His stomach seized. None of this was right. He could pretend, but that had never been his strength. You addressed, or you moved on, but you didn’t dwell and you didn’t paint a picture that didn’t exist.
“Do you wanna go home, Ekatherina?”
“We just got here.”
“But do you?”
She dropped her eyes into her punch. Nodded.
“Not just home on the island. I mean home to New Orleans. It’s time, don’t you think?”
Augustus scanned the room with his own challenging stare. These close-knit islanders didn’t scare him. They didn’t intimidate him, and their sympathy wasn’t only unwelcome, it was inhospitable.

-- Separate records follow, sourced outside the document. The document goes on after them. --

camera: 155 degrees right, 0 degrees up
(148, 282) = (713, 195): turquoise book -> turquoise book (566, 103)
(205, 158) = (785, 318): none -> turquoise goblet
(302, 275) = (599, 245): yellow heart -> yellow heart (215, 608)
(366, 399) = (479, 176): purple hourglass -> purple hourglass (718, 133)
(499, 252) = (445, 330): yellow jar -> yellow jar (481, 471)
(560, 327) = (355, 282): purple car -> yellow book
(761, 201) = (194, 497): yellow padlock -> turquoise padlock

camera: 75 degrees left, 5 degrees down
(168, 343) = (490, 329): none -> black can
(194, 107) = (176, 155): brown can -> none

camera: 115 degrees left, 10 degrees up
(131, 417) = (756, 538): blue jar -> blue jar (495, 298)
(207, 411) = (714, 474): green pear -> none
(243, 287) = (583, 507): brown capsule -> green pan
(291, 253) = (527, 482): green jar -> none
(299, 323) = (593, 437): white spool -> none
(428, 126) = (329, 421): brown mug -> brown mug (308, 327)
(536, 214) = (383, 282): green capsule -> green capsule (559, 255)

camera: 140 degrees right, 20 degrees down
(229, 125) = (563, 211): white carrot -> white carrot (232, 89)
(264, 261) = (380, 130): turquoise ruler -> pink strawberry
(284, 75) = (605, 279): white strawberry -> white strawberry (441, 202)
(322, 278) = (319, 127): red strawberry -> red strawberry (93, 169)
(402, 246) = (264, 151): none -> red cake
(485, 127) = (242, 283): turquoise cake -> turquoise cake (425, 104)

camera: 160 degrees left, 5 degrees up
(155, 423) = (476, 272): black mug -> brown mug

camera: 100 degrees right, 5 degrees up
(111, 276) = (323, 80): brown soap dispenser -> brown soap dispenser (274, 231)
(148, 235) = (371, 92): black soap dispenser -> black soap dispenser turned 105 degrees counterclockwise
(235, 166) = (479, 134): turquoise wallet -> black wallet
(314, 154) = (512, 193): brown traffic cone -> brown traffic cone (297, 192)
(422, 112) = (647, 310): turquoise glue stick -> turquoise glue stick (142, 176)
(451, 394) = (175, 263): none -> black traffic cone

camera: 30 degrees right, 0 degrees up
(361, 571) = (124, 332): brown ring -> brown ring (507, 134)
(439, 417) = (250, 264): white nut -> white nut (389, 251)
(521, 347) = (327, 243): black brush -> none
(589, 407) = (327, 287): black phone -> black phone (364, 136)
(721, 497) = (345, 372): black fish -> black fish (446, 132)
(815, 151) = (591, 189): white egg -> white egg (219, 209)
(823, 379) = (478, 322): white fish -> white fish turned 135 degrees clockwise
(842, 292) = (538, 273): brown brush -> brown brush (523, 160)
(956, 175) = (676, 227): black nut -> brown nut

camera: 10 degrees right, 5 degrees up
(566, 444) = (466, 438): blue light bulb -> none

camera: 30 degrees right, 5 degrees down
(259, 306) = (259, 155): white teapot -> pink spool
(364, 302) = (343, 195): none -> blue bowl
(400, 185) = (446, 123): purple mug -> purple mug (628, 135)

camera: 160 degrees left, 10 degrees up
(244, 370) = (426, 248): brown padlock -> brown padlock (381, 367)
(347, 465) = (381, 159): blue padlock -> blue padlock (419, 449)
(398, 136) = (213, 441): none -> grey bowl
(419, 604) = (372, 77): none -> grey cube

He removed the cup from her hands and kissed her in front of everyone.
She was his, and he was hers again.
He wanted them all to know.
For the last time.
Seventeen
Over the Hills and Far Away
A light snow blanketed Arthur’s Seat, the volcanic hill overlooking Holyrood Park and the whole of Edinburgh. Colleen’s eyes glazed, and her heart sagged, heavy with homesickness. The campus was a ghost town two days prior to Christmas, but outside the thatched windows and gothic spires, the city bustled with holiday activity. This was the Christmas of Dickens and other novelists who sought to bring the magic to life on the page.
News from home chipped away at her sleep and focus until there was little left. Charles and Augustus had solved Maureen’s problem, but in a way she might never forgive any of them for. She was married to the man now, quietly, in a hushed reception at the City Hall that happened so fast Colleen hadn’t even had time to fly in. All her calls to Maureen went unanswered, and she knew why. But even as she struggled with the choice her brothers made, she understood it. Was that not, maybe, why she’d asked Charles to take the lead? So he could do what she could not?